--- BEGIN SOURCE DOCUMENT ---

Plan a complex input/output discrete Fourier transform (DFT) in zero or more dimensions, returning an fftw_plan (see Using Plans).

Once you have created a plan for a certain transform type and parameters, then creating another plan of the same type and parameters, but for different arrays, is fast and shares constant data with the first plan (if it still exists).

The planner returns NULL if the plan cannot be created. In the standard FFTW distribution, the basic interface is guaranteed to return a non-NULL plan. A plan may be NULL, however, if you are using a customized FFTW configuration supporting a restricted set of transforms.

Arguments

rank is the rank of the transform (it should be the size of the array *n), and can be any non-negative integer. (See Complex Multi-Dimensional DFTs, for the definition of “rank”.) The ‘_1d’, ‘_2d’, and ‘_3d’ planners correspond to a rank of 1, 2, and 3, respectively. The rank may be zero, which is equivalent to a rank-1 transform of size 1, i.e. a copy of one number from input to output.

--- END SOURCE DOCUMENT ---
--- BEGIN DATASET EXTRACT ---

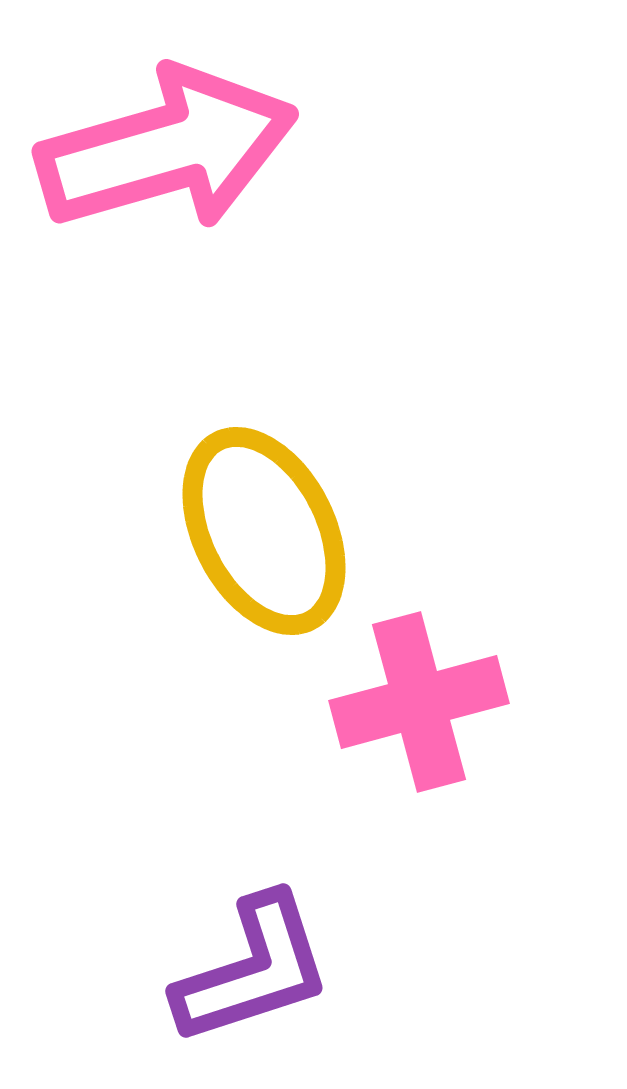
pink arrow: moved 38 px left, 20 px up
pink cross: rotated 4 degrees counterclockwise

--- END DATASET EXTRACT ---
--- BEGIN DATASET EXTRACT ---

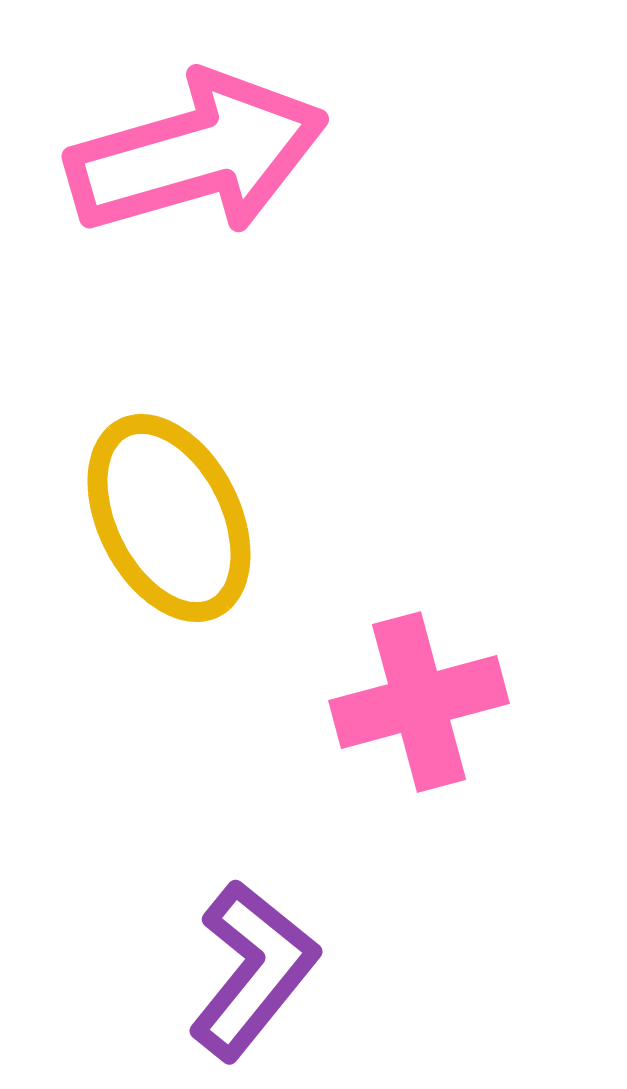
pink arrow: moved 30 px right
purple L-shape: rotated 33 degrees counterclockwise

--- END DATASET EXTRACT ---

» **STATED EXERCISE**: Reproduce the FFTW planner text above word for word, beginning at the words "Plan a complex" and stopping after "it still exists).".

» **COMPLETE OUTPUT**:
Plan a complex input/output discrete Fourier transform (DFT) in zero or more dimensions, returning an fftw_plan (see Using Plans).

Once you have created a plan for a certain transform type and parameters, then creating another plan of the same type and parameters, but for different arrays, is fast and shares constant data with the first plan (if it still exists).